The report itself is here. There's ever so slightly a logical problem with the claim though. Let us assume that the evidence presented to us is correct. There are fewer inspections being carried out by those Local Authority employed EHOs. There is also that number of deaths from those causes. This is the result of Tory austerity and Yah! Boo! How Terrible!

However, the important thing we need to consider is whether this change in the regulatory regime is leading to more deaths from these causes or fewer. It is possible that having more private sector inspectors, more industry involvement and less LA, is improving the system, not making it worse. We don't say it is doing so you understand, only that it is at least potentially feasible. Just as the case being made, that less LA involvement is making the system worse is feasible. But that is the case that needs to be studied. Is the new system increasing or reducing the number of people dying from these causes? 

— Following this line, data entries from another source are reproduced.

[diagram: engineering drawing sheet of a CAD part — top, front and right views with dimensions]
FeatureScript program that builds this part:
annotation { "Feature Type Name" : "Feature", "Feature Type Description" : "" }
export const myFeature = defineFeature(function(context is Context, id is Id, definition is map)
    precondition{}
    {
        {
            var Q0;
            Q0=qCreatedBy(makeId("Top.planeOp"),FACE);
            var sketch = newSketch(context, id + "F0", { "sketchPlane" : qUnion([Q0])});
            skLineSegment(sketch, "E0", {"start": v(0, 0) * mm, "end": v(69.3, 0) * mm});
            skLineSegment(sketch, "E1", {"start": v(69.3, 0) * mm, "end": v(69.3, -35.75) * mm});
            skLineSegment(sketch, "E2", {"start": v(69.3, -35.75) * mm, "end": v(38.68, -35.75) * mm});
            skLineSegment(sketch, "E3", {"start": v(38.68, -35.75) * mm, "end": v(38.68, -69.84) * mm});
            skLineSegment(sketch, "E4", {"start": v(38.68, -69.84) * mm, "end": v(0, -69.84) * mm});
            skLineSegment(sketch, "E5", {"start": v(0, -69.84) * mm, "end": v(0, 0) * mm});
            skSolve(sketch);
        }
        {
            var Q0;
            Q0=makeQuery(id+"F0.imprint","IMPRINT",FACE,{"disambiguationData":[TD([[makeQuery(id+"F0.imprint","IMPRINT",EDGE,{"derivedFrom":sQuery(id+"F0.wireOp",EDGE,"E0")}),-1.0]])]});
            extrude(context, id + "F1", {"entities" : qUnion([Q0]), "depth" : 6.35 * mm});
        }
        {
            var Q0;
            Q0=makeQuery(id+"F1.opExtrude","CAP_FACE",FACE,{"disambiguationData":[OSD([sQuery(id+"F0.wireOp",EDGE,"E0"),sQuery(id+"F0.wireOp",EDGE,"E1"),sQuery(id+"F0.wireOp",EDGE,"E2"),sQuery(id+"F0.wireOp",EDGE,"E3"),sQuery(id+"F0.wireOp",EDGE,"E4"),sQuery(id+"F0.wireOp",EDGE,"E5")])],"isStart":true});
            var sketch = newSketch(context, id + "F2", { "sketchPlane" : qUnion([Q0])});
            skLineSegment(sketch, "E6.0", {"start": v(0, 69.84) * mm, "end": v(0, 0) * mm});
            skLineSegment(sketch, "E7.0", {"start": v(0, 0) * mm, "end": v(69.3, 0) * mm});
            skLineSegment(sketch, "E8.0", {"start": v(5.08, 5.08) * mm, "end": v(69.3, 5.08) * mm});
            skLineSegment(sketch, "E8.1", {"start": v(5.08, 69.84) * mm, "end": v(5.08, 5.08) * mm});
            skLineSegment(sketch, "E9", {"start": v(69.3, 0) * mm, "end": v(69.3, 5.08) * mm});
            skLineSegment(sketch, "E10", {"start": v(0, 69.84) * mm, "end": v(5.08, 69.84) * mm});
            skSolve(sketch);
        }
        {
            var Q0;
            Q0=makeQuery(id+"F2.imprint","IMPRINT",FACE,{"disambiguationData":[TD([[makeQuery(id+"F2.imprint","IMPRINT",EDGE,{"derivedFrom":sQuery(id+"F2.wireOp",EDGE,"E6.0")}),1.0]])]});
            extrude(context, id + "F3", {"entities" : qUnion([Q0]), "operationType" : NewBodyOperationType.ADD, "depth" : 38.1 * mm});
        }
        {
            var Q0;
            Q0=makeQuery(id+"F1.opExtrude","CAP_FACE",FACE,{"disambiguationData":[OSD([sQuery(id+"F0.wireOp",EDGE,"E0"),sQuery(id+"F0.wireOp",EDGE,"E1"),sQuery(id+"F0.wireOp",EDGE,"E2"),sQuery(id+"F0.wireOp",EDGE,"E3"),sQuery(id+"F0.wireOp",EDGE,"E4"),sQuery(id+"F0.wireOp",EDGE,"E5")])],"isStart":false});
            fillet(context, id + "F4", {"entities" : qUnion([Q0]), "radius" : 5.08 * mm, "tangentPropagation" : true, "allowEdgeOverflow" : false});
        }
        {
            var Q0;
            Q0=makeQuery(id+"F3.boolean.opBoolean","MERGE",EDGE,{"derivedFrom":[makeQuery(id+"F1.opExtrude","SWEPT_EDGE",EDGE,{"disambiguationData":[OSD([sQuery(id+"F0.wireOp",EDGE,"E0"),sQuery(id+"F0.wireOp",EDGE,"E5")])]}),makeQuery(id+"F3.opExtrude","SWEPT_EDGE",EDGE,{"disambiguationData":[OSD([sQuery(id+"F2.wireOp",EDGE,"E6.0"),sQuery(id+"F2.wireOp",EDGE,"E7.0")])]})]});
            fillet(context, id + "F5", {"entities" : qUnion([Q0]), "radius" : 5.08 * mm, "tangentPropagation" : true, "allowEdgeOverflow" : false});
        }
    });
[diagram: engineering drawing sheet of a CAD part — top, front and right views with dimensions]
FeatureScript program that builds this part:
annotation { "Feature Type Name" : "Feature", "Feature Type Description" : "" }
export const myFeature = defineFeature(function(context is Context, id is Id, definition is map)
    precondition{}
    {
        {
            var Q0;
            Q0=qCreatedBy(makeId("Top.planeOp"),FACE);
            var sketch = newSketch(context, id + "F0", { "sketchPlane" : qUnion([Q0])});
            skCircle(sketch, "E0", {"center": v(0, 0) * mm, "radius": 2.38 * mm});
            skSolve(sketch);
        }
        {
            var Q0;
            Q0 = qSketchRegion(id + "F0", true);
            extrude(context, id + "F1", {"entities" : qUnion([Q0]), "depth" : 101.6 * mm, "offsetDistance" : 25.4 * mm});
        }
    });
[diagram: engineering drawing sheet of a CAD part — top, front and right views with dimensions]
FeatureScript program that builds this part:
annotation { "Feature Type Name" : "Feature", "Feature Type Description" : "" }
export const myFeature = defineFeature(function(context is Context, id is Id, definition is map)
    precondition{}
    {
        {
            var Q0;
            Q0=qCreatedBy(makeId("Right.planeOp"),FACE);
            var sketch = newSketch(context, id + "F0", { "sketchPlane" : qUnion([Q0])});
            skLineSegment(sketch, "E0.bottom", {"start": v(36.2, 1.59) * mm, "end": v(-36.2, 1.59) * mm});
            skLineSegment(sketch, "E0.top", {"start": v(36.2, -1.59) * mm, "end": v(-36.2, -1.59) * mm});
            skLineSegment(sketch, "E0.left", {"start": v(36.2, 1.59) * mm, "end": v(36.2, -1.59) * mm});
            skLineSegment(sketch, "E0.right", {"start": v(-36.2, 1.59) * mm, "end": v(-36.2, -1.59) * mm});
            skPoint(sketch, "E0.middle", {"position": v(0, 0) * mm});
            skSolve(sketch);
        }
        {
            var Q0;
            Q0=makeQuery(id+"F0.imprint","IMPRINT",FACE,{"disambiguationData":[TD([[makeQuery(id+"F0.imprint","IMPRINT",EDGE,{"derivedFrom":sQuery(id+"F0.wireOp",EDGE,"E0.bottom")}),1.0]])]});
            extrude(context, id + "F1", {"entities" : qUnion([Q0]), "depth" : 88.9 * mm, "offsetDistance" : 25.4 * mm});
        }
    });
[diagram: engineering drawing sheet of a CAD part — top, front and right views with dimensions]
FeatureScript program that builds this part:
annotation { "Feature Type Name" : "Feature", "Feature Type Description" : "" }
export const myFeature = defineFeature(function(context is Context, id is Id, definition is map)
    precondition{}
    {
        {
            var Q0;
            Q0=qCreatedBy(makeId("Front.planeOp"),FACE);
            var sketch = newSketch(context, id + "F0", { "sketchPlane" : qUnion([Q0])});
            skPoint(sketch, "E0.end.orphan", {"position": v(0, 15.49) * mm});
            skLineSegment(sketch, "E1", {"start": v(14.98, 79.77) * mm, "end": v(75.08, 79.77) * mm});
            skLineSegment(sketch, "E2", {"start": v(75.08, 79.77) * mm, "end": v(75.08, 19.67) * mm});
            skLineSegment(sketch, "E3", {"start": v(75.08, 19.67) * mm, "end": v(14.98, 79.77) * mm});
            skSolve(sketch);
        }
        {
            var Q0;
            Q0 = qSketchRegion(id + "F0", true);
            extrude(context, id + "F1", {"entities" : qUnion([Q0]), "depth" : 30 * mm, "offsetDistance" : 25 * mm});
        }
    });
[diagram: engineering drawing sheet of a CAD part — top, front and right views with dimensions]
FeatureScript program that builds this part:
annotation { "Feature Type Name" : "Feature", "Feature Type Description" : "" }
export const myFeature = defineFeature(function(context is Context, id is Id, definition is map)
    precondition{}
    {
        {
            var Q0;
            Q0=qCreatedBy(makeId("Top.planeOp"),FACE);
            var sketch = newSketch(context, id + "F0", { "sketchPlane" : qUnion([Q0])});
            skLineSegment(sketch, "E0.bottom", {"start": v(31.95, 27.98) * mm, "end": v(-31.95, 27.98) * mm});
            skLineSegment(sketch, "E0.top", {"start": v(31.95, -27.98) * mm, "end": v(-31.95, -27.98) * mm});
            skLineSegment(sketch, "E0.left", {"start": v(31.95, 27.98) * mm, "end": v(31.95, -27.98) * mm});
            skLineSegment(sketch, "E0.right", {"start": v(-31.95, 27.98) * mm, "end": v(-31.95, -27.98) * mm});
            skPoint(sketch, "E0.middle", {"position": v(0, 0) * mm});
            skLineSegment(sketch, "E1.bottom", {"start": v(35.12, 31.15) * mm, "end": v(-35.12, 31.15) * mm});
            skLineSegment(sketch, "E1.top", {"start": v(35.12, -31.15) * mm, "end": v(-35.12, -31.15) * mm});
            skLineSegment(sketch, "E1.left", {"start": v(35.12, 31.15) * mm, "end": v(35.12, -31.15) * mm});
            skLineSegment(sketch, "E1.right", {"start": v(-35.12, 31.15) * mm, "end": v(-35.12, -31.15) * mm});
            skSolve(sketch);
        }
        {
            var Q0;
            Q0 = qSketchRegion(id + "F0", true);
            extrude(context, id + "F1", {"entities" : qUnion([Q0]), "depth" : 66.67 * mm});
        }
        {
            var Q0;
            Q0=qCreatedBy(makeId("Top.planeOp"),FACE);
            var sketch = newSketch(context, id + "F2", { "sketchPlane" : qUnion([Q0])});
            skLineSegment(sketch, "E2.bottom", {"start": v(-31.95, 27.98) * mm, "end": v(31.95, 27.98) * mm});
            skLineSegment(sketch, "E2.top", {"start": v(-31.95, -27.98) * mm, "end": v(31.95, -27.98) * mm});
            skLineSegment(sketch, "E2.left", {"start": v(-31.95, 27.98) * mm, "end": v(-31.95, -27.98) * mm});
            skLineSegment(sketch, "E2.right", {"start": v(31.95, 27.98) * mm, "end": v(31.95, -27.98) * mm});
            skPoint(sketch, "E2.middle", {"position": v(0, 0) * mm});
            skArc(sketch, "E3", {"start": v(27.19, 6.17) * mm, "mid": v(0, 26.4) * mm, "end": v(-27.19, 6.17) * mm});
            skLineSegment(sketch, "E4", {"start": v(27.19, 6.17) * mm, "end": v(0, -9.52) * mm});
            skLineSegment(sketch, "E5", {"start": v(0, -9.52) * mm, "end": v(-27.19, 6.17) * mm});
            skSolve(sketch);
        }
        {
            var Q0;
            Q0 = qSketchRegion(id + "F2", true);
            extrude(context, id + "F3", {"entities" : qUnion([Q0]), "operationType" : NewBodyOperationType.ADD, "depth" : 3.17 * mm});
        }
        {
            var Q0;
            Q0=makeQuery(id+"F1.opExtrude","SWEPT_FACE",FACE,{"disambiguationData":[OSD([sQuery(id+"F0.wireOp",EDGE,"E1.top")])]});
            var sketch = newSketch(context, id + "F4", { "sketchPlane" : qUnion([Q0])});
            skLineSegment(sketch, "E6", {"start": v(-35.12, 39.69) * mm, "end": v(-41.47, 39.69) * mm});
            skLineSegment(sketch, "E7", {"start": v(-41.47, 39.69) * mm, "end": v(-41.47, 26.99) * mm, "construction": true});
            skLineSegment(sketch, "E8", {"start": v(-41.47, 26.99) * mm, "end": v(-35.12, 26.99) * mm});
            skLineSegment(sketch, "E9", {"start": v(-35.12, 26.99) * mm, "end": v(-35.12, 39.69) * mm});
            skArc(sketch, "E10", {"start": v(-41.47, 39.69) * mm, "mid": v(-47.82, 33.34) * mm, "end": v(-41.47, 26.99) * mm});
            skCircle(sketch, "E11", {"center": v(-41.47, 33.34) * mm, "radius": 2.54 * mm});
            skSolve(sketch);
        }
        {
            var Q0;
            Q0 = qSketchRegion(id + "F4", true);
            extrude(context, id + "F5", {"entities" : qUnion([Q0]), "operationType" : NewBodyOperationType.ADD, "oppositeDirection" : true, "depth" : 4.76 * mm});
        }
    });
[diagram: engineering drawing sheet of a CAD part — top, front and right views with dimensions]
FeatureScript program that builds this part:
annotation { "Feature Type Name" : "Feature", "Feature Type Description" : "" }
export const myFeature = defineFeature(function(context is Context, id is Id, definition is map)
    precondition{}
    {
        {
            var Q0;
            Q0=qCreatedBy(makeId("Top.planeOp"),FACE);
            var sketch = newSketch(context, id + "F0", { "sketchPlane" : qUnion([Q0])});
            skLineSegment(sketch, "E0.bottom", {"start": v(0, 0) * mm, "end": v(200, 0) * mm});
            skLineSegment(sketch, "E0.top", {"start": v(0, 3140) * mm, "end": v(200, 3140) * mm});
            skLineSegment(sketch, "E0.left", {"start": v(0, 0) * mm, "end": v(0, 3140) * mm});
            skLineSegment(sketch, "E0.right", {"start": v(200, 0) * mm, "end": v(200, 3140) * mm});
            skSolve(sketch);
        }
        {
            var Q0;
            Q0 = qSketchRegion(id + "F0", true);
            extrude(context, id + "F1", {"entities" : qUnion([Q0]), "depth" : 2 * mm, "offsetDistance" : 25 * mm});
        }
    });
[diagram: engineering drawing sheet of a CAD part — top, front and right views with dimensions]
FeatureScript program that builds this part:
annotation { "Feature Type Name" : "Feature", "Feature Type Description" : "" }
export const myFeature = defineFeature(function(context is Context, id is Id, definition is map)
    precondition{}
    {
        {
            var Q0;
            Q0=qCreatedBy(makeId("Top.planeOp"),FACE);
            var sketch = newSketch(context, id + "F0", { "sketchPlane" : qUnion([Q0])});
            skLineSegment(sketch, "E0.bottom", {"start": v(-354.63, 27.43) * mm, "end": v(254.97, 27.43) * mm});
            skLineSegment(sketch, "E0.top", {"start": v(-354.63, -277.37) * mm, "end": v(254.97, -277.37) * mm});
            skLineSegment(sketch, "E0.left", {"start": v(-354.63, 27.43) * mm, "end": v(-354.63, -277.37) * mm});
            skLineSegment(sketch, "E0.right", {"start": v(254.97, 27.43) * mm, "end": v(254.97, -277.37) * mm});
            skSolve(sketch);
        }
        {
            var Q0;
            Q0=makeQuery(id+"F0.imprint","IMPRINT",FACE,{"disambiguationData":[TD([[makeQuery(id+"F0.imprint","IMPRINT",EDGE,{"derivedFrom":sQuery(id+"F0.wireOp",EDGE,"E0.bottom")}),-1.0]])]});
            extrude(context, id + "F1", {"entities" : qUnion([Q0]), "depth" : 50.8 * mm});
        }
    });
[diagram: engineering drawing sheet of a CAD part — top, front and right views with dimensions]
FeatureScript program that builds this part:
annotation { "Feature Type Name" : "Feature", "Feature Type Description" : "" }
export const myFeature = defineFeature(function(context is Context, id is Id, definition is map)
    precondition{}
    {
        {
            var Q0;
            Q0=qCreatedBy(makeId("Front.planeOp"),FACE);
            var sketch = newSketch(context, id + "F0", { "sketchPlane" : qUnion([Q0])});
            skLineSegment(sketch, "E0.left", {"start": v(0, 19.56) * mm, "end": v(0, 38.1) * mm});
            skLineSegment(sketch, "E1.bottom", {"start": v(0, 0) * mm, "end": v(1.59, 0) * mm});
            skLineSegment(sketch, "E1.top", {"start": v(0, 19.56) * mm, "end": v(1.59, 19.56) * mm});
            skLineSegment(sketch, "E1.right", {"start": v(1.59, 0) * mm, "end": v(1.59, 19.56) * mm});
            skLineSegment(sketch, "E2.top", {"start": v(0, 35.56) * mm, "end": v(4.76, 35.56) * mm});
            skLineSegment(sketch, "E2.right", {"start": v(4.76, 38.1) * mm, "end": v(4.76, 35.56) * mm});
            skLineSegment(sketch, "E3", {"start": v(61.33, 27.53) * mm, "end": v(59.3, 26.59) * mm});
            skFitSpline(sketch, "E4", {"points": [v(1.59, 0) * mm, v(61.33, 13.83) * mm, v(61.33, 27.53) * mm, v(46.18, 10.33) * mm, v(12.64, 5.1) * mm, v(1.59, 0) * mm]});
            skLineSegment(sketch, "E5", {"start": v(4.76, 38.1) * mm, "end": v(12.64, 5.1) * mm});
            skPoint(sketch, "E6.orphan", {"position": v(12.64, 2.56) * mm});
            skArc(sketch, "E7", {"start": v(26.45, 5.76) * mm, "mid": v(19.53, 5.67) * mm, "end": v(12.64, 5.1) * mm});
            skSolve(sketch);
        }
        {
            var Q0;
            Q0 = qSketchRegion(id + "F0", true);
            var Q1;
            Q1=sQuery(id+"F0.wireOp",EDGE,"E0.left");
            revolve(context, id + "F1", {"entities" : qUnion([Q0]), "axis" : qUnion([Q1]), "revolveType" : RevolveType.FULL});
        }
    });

We don't know and on a Sunday morning we're not inclined to go look it all up. Which is why we would rather hope that a report trying to make the case one way or the other would provide some evidence. Which this report does not. It doesn't even begin to discuss the subject. It simply states that there's less LA and EHO involvement and also that this number of people are dying. There isn't even a start to an examination of whether those numbers of deaths are rising or falling.

The paper thus fails the most basic logical test of its own assertions. We're not very interested (not unless we're the union that EHOs belong to) in how many EHOs there are: we're interested in how good the regulatory regime is. Which is the one thing not considered in the slightest here.

Seriously, measuring the effectiveness of regulation by the number of bureaucrats employed to regulate isn't the way to do it. Must try harder, F - is your grade, see me after class.